[Information shown]
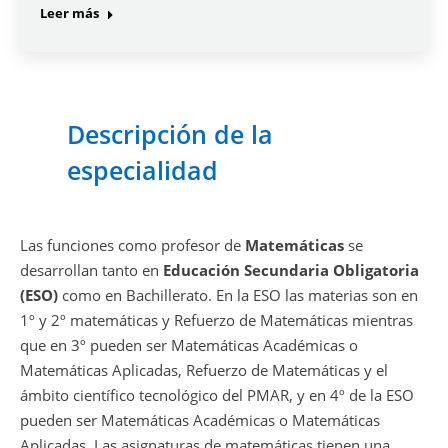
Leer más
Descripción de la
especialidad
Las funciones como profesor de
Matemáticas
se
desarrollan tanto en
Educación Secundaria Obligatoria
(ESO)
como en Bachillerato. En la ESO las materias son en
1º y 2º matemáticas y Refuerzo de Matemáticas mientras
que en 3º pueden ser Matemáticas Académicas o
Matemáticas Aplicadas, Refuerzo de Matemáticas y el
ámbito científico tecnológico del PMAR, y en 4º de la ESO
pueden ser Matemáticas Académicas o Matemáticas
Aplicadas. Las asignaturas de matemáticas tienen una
[/Information shown]
### Task goal
Every line above carrying the word "como" needs to be shown.

### Final answer
Las funciones como profesor de
como en Bachillerato. En la ESO las materias son en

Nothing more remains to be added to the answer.